** Work item **
The reply should hold every entry exactly as written and none of the pictures.

Data records
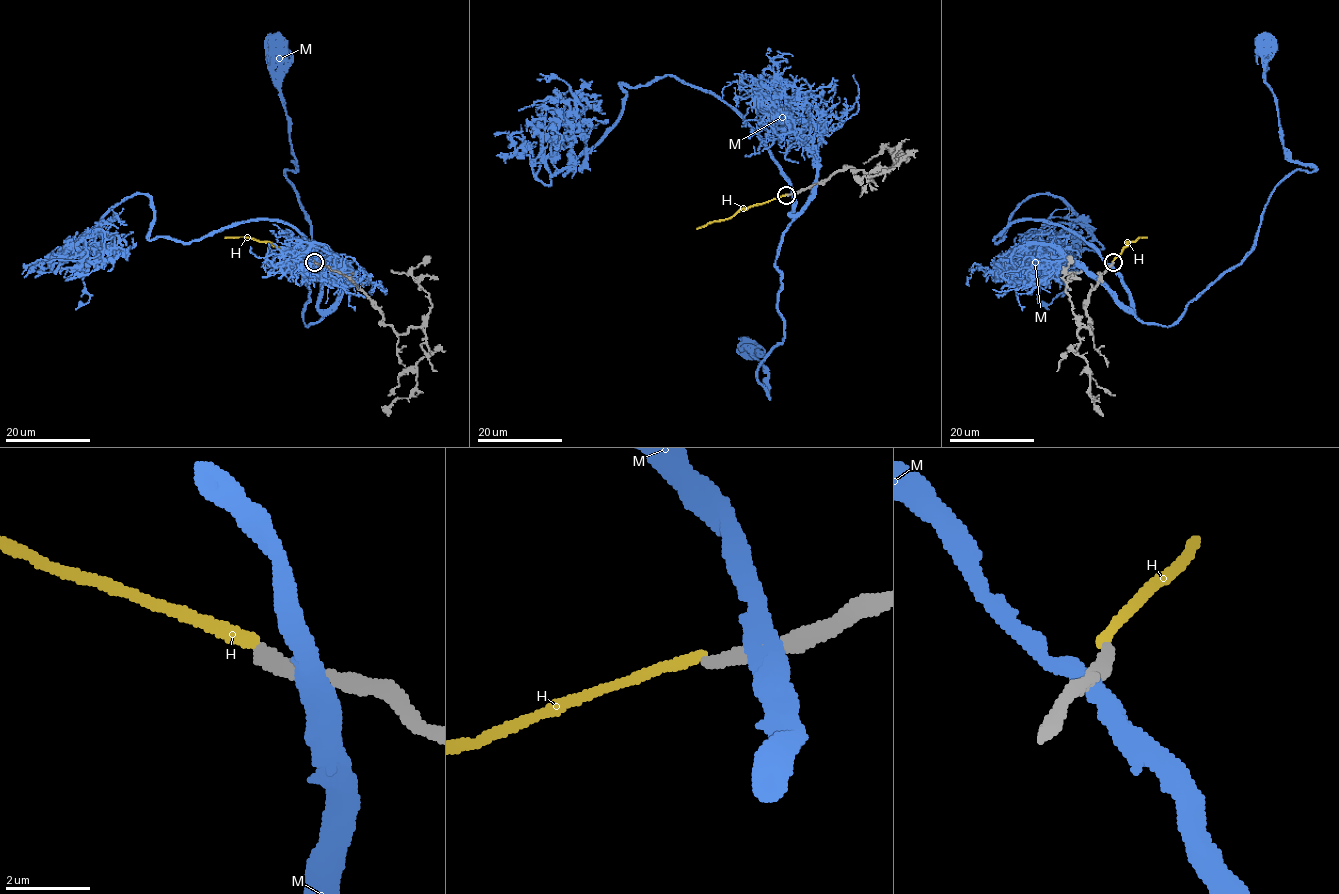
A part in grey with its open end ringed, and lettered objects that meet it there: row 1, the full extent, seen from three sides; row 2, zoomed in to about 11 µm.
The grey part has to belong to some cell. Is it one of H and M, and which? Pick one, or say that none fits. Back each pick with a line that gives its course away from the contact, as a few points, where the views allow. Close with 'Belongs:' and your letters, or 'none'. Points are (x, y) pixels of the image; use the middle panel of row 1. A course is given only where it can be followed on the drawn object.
Belongs: none

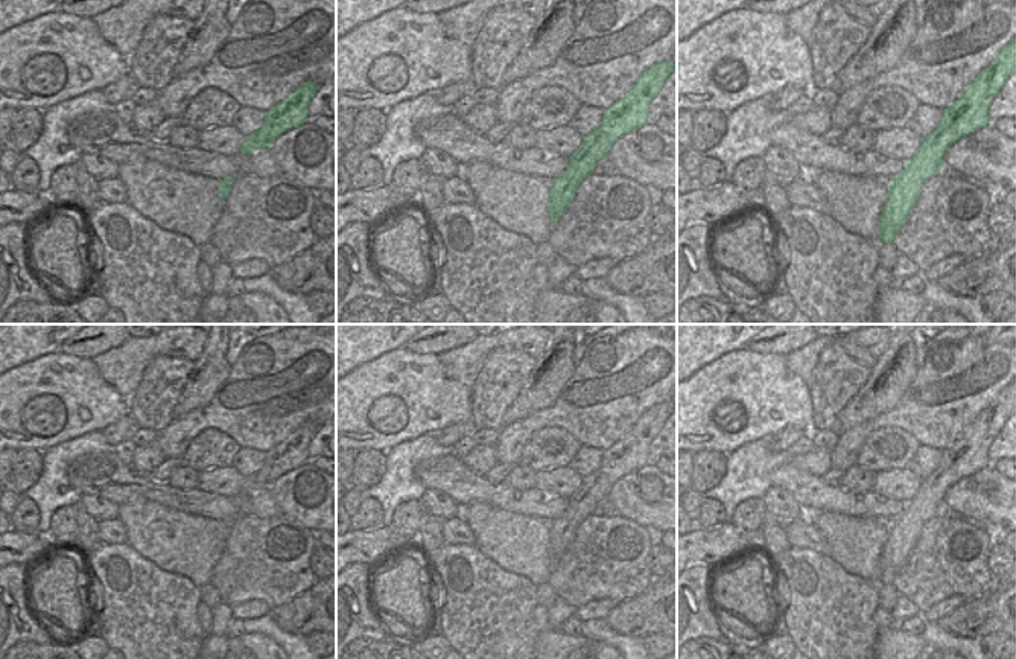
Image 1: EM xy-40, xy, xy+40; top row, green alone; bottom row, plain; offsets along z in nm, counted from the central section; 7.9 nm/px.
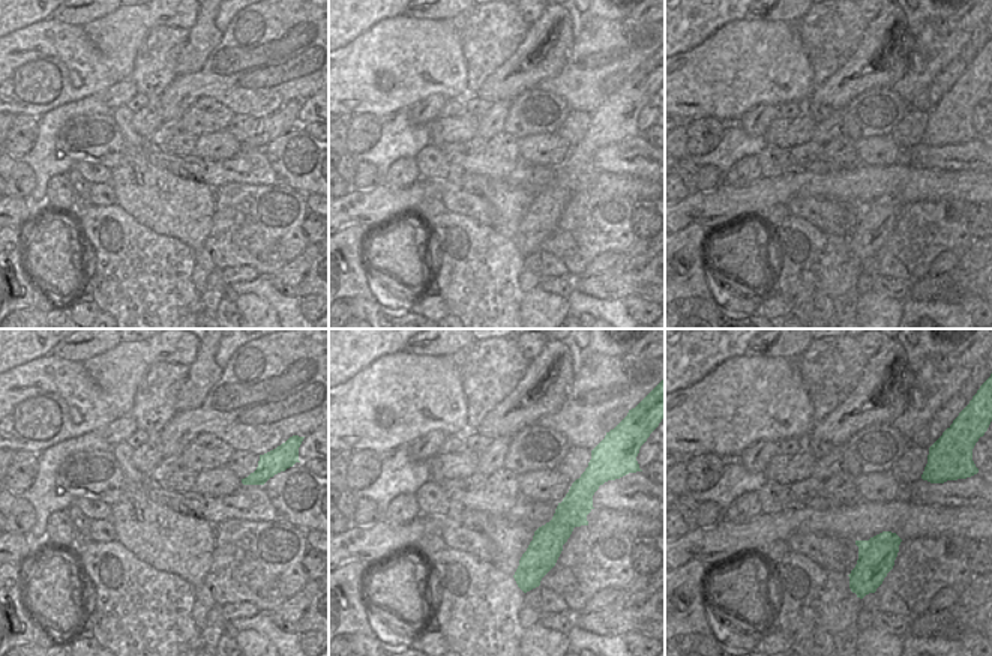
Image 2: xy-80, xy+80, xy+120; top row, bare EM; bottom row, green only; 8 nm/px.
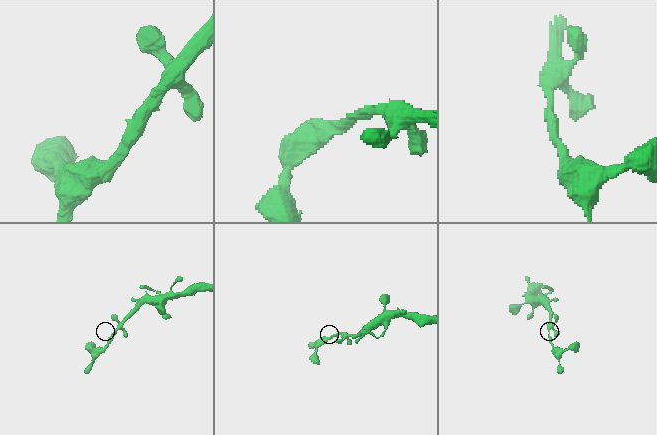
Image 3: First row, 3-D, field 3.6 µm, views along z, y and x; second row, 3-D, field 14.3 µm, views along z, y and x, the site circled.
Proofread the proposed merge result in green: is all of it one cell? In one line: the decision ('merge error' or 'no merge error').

** Solution for this exercise **
A part in grey with its open end ringed, and lettered objects that meet it there: row 1, the full extent, seen from three sides; row 2, zoomed in to about 11 µm.
The grey part has to belong to some cell. Is it one of H and M, and which? Pick one, or say that none fits. Back each pick with a line that gives its course away from the contact, as a few points, where the views allow. Close with 'Belongs:' and your letters, or 'none'. Points are (x, y) pixels of the image; use the middle panel of row 1. A course is given only where it can be followed on the drawn object.
Belongs: none

Image 1: EM xy-40, xy, xy+40; top row, green alone; bottom row, plain; offsets along z in nm, counted from the central section; 7.9 nm/px.
Image 2: xy-80, xy+80, xy+120; top row, bare EM; bottom row, green only; 8 nm/px.
Image 3: First row, 3-D, field 3.6 µm, views along z, y and x; second row, 3-D, field 14.3 µm, views along z, y and x, the site circled.
Proofread the proposed merge result in green: is all of it one cell? In one line: the decision ('merge error' or 'no merge error').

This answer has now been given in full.